When the JOBS Act was signed into law, it was hailed as a major step in democratizing finance and opening up new pools of capital for small businesses, especially those run by women, minorities and social entrepreneurs who have traditionally struggled to raise funding. For the first time, everyone could be an impact investor.
So is money flowing from business-as-usual into these categories?
It’s still early, and the picture is mixed. The first companies to take advantage of the new law have included a sprinkling of B Corps and social enterprises, as well as women and minority-owned ventures. There have been innovations such as the “bionic kidney” produced by public benefit corp. Beta Bionics and funded mainly by the Type II diabetes community, and ambitious undertakings like Elio Motors’ three-wheeled electronic vehicles.
But many of the offerings under the JOBS Act have been tech or hardware-related—a category that typically has not lacked for funding options. And the bulk of the businesses have been in California, New York and Texas, leaving large swaths of the country untouched. And, mirroring broader funding patterns, they’ve been predominately run by white males.
There are some options for socially-driven entrepreneurs and investors. CircleUp, a San Francisco-based funding site, focuses on emerging natural/sustainable consumer brands, and has a diversified fund of B Corps. But the site is only open to accredited investors. Republic is targeting innovative and mission-driven ventures. And there are funding platforms dedicated to solar projects, such as Solar Collective.
Now a new crop of funding platforms is putting social impact front and center. Here are four mission-driven funding sites that are launching soon.

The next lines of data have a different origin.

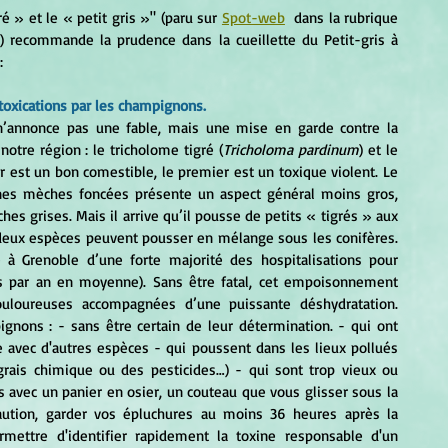
ré » et le « petit gris »" (paru sur 
Spot-web
  dans la rubrique 
 recommande la prudence dans la cueillette du Petit-gris à 
:
ntoxications par les champignons.
 n’annonce pas une fable, mais une mise en garde contre la 
tre région : le tricholome tigré (
Tricholoma pardinum
) et le 
er est un bon comestible, le premier est un toxique violent. Le 
fines mèches foncées présente un aspect général moins gros, 
s grises. Mais il arrive qu’il pousse de petits « tigrés » aux 
ux espèces peuvent pousser en mélange sous les conifères. 
 à Grenoble d’une forte majorité des hospitalisations pour 
es par an en moyenne). Sans être fatal, cet empoisonnement 
uloureuses accompagnées d’une puissante déshydratation. 
ons : - sans être certain de leur détermination. - qui ont 
 avec d'autres espèces - qui poussent dans les lieux pollués 
grais chimique ou des pesticides…) - qui sont trop vieux ou 
avec un panier en osier, un couteau que vous glisser sous la 
aution, garder vos épluchures au moins 36 heures après la 
ettre d'identifier rapidement la toxine responsable d'un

For Eve Picker, a Pittsburgh-based architect and urban developer, many real estate crowdfunding sites treat buildings like an afterthought, a thing to make money on. So she created her own site, called Small Change, to fund projects that make cities better. The first campaign raised $100,000 from accredited investors to build an affordable and eco-friendly “tiny house” on a vacant lot in an underserved neighborhood of Pittsburgh. To highlight a project’s sustainability features for investors, Small Change provides a Change Index which lists criteria such as green building practices, Walkscore and Bikescore, jobs creation, street activation and other features. The site’s first deals were reserved for accredited investors only, but Picker just received SEC approval to become a Title III crowdfunding portal and is lining up its first offerings that will be open to all investors.
“Everyone should be able to invest in what they care about most, and in places they love,” says Katryn Bowe, cofounder & head of impact for New York-based rabble, which bills itself as an impact investing platform that connects people with projects that strengthen communities and provide social, environmental and financial returns.

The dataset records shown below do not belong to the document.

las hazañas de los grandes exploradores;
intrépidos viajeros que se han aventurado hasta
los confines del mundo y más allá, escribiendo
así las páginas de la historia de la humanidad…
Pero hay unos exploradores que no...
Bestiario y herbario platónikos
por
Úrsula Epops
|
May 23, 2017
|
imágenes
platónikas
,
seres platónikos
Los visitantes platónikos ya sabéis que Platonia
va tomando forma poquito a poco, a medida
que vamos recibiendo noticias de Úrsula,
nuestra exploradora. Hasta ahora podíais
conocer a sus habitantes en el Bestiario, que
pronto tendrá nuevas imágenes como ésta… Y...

Rabble will initially focus on Regulation A+ offerings. While that exemption allows companies to raise up to $50 million, rabble aims to fill the financing gap for “impactful, innovative projects under $5 million that are otherwise overlooked by traditional sources of capital,” says Bowe. That might include community solar projects, small businesses, green buildings, healthy food and other double-bottom line projects. Bowe and her colleagues will manage the entire process from due diligence, forming the investment vehicle, and communicating with project backers. Rabble plans to launch with its first project in January 2017.

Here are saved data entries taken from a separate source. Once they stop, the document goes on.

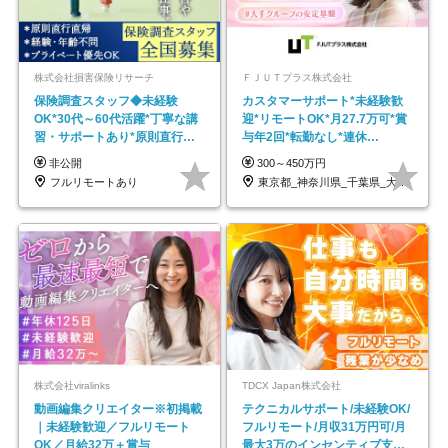
株式会社損害保険リサーチ
ＦＪＵＴプラス株式会社
保険調査スタッフ◆未経験
カスタマーサポート*未経験歓
OK*30代～60代活躍*丁寧な講
迎*リモートOK*月27.7万可*賞
習・サポートあり*原則直行直
与年2回*転勤なし*連休
帰／全国募集・業務委託
OK/ZE010232
非公開
300～450万円
フルリモートあり
東京都_神奈川県_千葉県_大阪府_愛知県…
株式会社viralinks
TDCX Japan株式会社
動画編集クリエイター※初掲載
テクニカルサポート/未経験OK/
｜未経験歓迎／フルリモート
フルリモート/月収31万円可/月
OK／月給32万＋賞与
最大3万のインセンティブ支給/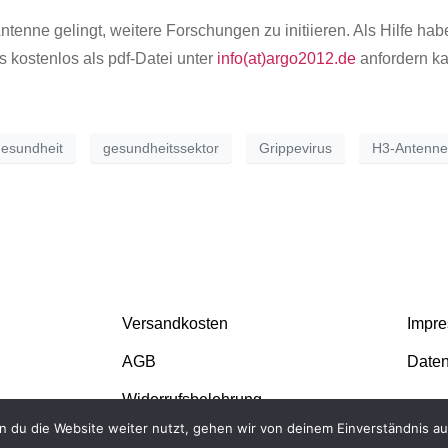
enne gelingt, weitere Forschungen zu initiieren. Als Hilfe habe
s kostenlos als pdf-Datei unter
info(at)argo2012.de
anfordern ka
esundheit
gesundheitssektor
Grippevirus
H3-Antenne
Versandkosten
Impr
AGB
Daten
Widerrufsbelehrung
 du die Website weiter nutzt, gehen wir von deinem Einverständnis au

Neighborly began its life as a civic crowdfunding platform. More recently, it has set out to transform the municipal bond market and reconnect it to its civic roots. Muni bonds are loans that are taken out by cities, towns and other governmental organizations to pay for projects for the public good, such as roads, bridges, schools, renewable energy projects and parks. Over the past few decades, the multi-trillion dollar market has become complex and opaque, with a large chain of Wall Street middlemen driving up fees, especially for smaller issuers and investors. Neighborly works with municipalities and other issuers to structure and directly offer bonds to local investors. After securing a broker-dealer license, the company plans to conduct its first bond offerings—from five cities selected through a nationwide competition—starting early next year.
It’s crowdfunding’s most unlikely pairing: former Talking Heads guitarist and keyboardist Jerry Harrison and former Morgan Stanley wealth manager Brian Smith are teaming up to launch Red Crow, a crowdfunding platform that will raise money for companies under Titles II and III of the JOBS Act. The duo will focus on high impact, early stage companies, starting in the healthcare and medical devices field. Future verticals may include cybersecurity, fintech and artificial intelligence. The idea, they say, is to allow people to invest in companies that matter to them or in fields that that they have expertise in. To that end, Red Crow will initially target doctors and medical professionals as investors when it launches in November. As a broker-dealer, Red Crow plans to professionally vet each company, and will allow novice investors to invest alongside experts and pros.